Yeats and Mussolini: How Italy’s Fascist Regime shaped Yeats’s thinking about Ireland
Dr Lauren Arrington is currently a Visiting Research Fellow at the Trinity Long Room Hub in collaboration with the School of English. A Senior Lecturer in literature at the Institute of Irish Studies, University of Liverpool, she will deliver a lecture at the Trinity Long Room Hub on the 15th of May entitled ‘Fighting Spirits’. Drawing from her current research looking at a network of international writers and artists that gathered in Rapallo, Italy, during the early days of Mussolini’s fascist regime, she will discuss how this influenced their ideas and writing.
‘I’m looking at W.B Yeats and Ezra Pound and the group of writers and artists that are living in or visiting Rapallo, which is a little less than 20 miles east of Genoa, so the north-west of Italy. I’m thinking about their relationships with one another and their collaborations or their disagreements on artistic issues and also political issues, and how they related individually and as a group to the regime.’
W.B and George Yeats first visited American poet Ezra Pound and his wife Dorothy, who was an artist and cousin to George Yeats, in Italy in 1925 when they went on holiday to Sicily. They later returned due to Yeats’ declining health.

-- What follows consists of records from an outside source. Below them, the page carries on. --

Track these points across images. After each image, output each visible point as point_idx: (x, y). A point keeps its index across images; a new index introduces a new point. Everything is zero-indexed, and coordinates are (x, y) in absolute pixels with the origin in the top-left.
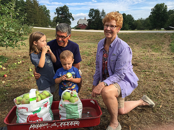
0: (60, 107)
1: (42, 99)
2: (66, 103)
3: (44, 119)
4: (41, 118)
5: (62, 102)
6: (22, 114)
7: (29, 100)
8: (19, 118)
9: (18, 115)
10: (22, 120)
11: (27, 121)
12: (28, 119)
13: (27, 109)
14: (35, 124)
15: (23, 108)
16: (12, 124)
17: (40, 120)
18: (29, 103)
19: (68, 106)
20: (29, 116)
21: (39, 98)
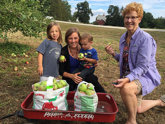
0: (75, 98)
1: (58, 88)
2: (82, 95)
3: (59, 108)
4: (56, 107)
5: (77, 93)
6: (39, 101)
7: (46, 87)
8: (35, 104)
9: (35, 101)
10: (38, 107)
11: (43, 108)
12: (43, 107)
13: (43, 96)
14: (50, 112)
15: (40, 95)
16: (28, 110)
17: (55, 109)
18: (46, 90)
19: (84, 98)
20: (45, 103)
21: (56, 87)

Dr Arrington explains some of the resources she is focusing on during her fellowship, which include Yeats’s papers in the National Library and the Irish poet, Thomas MacGreevy’s papers at Trinity: ‘MacGreevy corresponded with Ezra Pound and George Yeats, George more than W.B, but also he was friends with a classicist called Richard Aldington, who also writes an important experimental novel about the First World War called Death of a Hero. MacGreevy visits Aldington, Yeats, and Pound not long after W.B. and George arrive, and he tours around Roman ruins with Richard Aldington and Aldington’s partner Brigit Patmore.’
These interactions and this significant literary network is helping Dr Arrington to explain what she describes as a ‘turn in Yeats’s work’ that happens with his volume The Winding Stair, which includes several poems that he wrote at Rapallo. In what she describes as an evolving field of literature studies, ‘late modernism’ marks a change in modernist writing, after important works such as Ulysses or The Waste Land, where ‘modernist writing becomes more open in the types of forms that it uses and it responds more directly to contemporary politics or social change.’ Dr Arrington thinks this change in Yeats can’t be removed from the political context of his time in Italy. ‘I’m going to be thinking about the way the change in form relates to what he observes of fascist Italy and the way that he thinks the importance of discipline, of public art, and the idea of a governing elite is important for Ireland.’
Ezra Pound envisioned himself becoming the literary advisor to Mussolini’s regime, but Yeats was not at all interested in engaging with the regime. However, ‘Yeats is interested in what this new order in Italy is offering in a more abstract sense, the ideals of civilisation, the recovery of a past – for Mussolini’s regime that’s the Roman past.’
Dr Arrington argues that Yeats is very attracted to the idea of reconstructing and creating an Italy that will recreate the power of Rome, an idea of reconstruction which is also at the heart of the revival in Ireland. ‘In a broader sense this research may tell us more about the conservative aspects of the Revival...In a way it’s a modern, new and liberating idea, but it has strongly conservative politics.’
Examining these literary networks are key, Dr Arrington argues, to seeing how ‘trends manifest themselves in different ways when you look at writers’ specific work but we can see important turns when we look at writers collectively. We can see how these very different writers are responding to the same kinds of political and social pressures.’
In her recent book Revolutionary Lives: Constance and Casimir Markievicz, Dr Arrington argues that Constance Markievicz is not, as we would believe, a heroic, unique individual, but that she’s very much of the product of the kinds of networks that she moved in. ‘In looking at the Markieviczes’ relationship and their different networks in Paris, London and Dublin, I show how they take different political paths but that those paths are rooted in the same kinds of associations and collaborations early on. This Rapallo project is more literary than my last book, but I think that it’s looking, in the same way, at these networks and the kind of social and political pressures which led people to respond very differently to similar circumstances.’
Dr Arrington’s talk ‘Fighting Spirits’ will take place at the Trinity Long Room Hub on Monday, 15th May at 6pm in the Neill Lecture Theatre.